What is being asked
The expected answer comprises all lines from the entries that contain the string "down".

Data provided

########

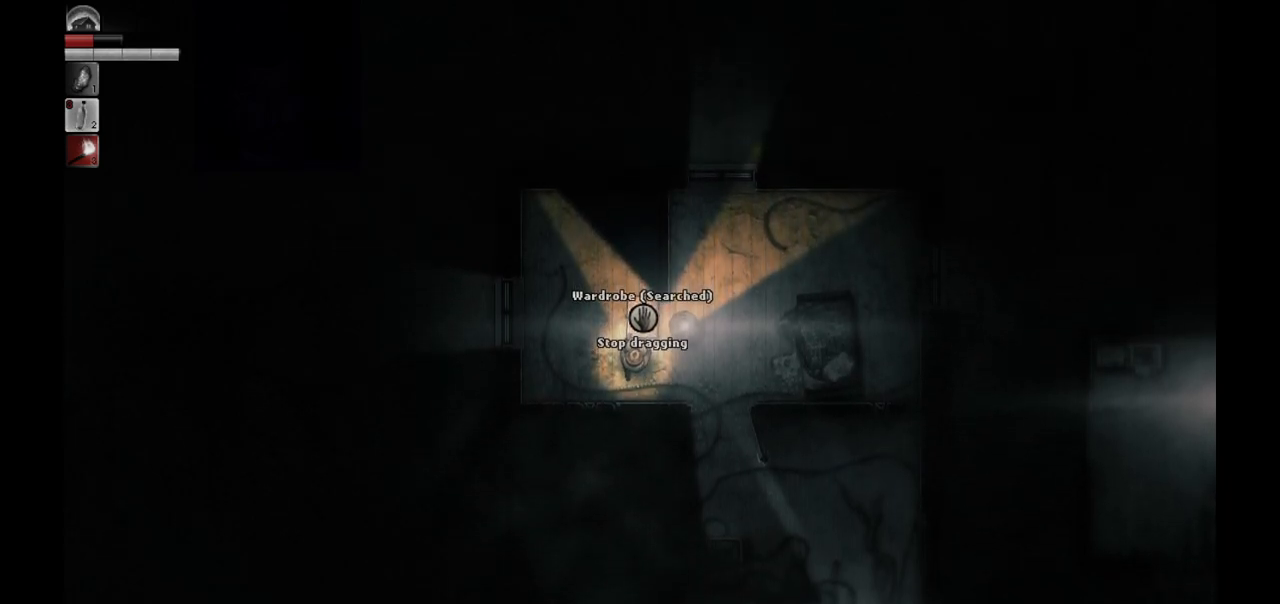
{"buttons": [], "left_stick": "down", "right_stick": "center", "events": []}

########

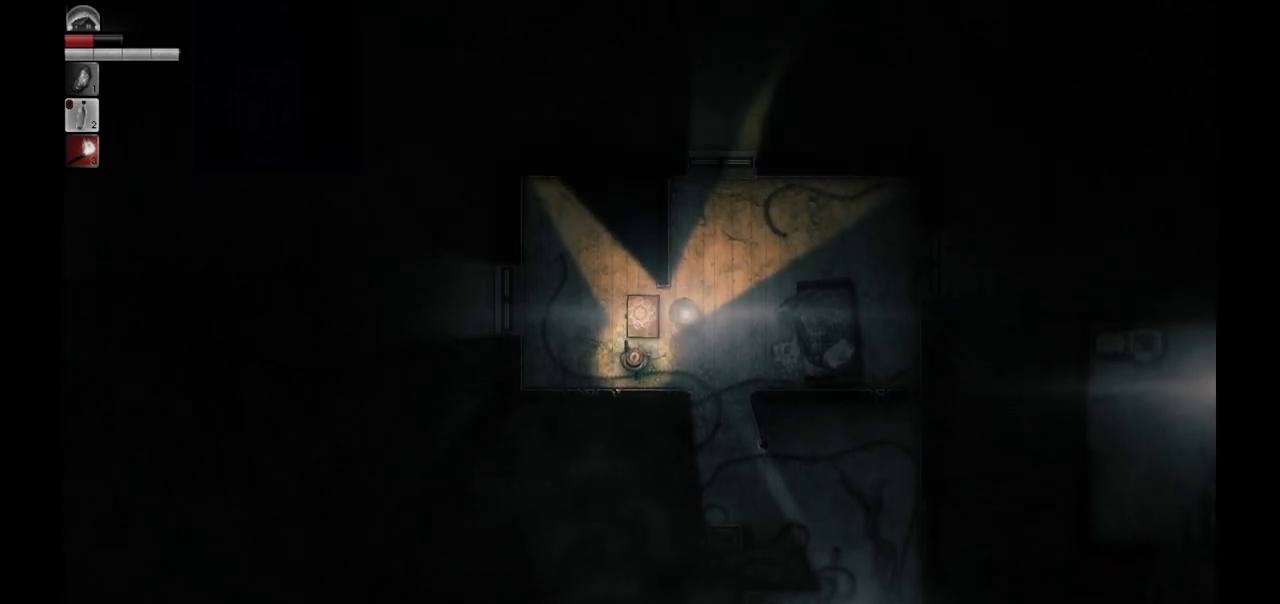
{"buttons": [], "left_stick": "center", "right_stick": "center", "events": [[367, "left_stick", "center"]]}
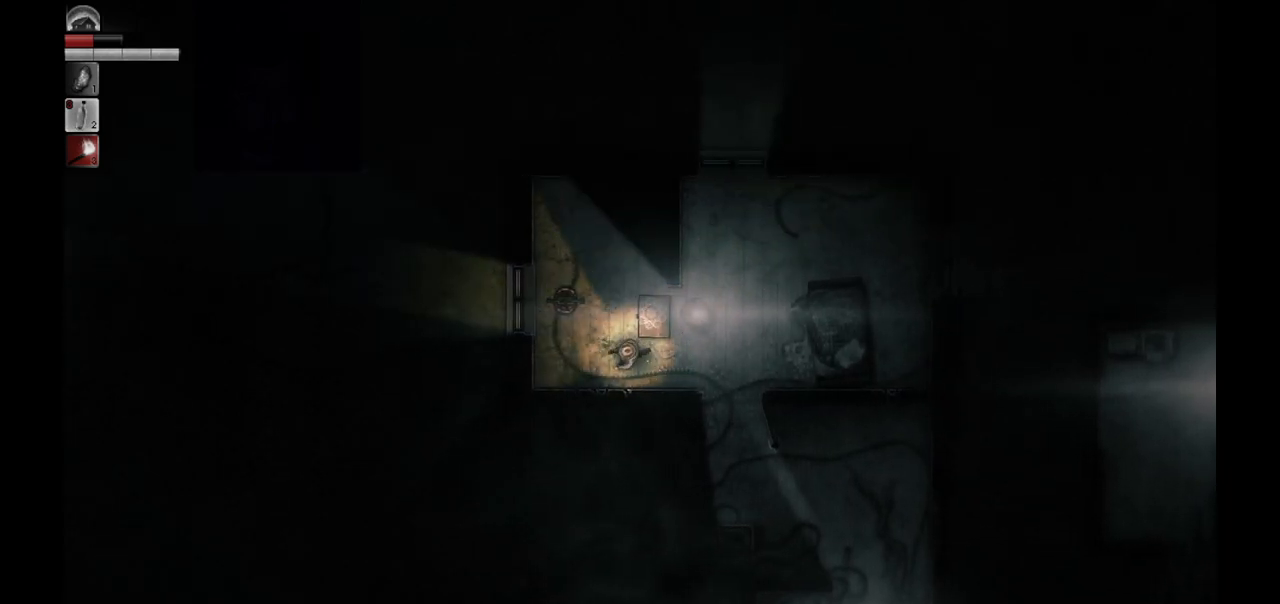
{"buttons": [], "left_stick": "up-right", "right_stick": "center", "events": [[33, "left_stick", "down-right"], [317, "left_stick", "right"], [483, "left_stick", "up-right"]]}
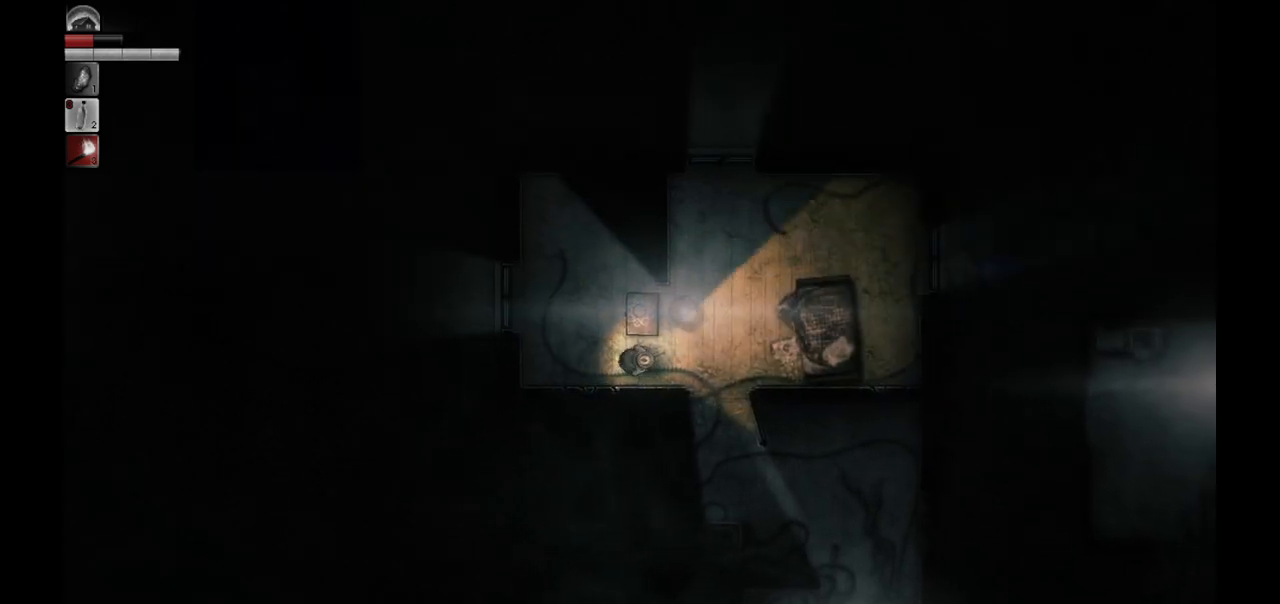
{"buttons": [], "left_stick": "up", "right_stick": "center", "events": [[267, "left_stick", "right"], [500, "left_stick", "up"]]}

########

Your solution
{"buttons": [], "left_stick": "down", "right_stick": "center", "events": []}
{"buttons": [], "left_stick": "up-right", "right_stick": "center", "events": [[33, "left_stick", "down-right"], [317, "left_stick", "right"], [483, "left_stick", "up-right"]]}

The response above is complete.